Data excerpts:
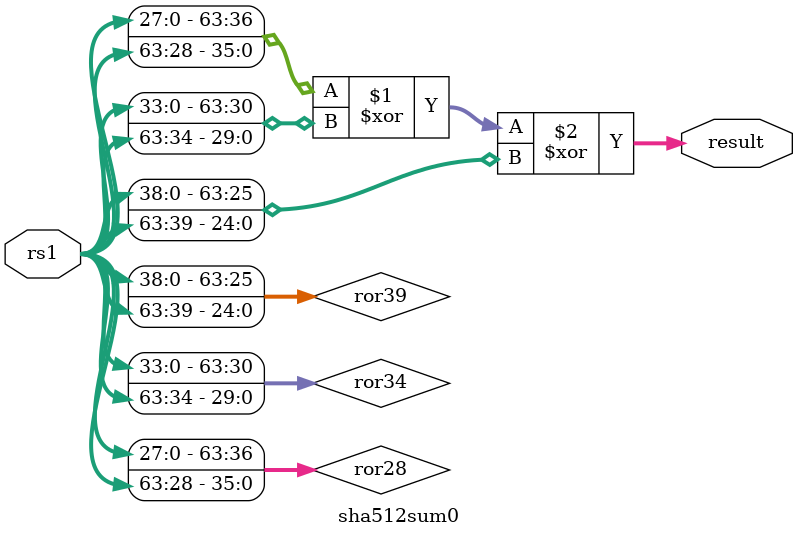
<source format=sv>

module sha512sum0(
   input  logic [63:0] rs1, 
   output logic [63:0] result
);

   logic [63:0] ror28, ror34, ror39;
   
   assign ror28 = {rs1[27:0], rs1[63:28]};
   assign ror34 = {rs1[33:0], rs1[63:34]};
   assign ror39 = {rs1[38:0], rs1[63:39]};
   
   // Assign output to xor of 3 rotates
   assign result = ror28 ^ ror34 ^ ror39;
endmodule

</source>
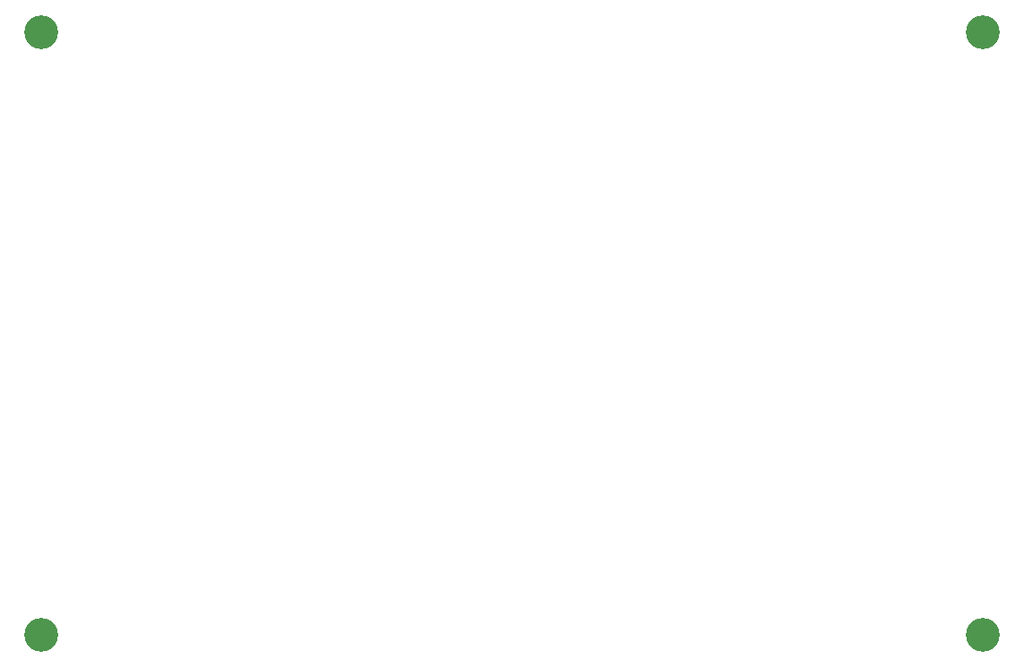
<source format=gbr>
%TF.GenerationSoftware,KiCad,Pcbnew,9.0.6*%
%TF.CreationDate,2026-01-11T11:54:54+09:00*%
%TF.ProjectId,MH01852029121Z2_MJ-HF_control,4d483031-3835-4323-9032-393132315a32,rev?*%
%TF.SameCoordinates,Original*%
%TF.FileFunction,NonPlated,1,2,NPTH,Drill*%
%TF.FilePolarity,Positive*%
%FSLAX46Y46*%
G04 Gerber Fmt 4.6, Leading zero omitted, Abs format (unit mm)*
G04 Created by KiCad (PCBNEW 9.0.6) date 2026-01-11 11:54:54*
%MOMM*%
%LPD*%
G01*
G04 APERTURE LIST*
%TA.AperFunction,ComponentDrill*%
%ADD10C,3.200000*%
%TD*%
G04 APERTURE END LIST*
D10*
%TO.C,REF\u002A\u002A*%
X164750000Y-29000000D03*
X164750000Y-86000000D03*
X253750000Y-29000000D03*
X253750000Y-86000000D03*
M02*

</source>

Requirement:
Find how many lines in the entries include the string "logic", and state only the number.

Answer to the problem:
3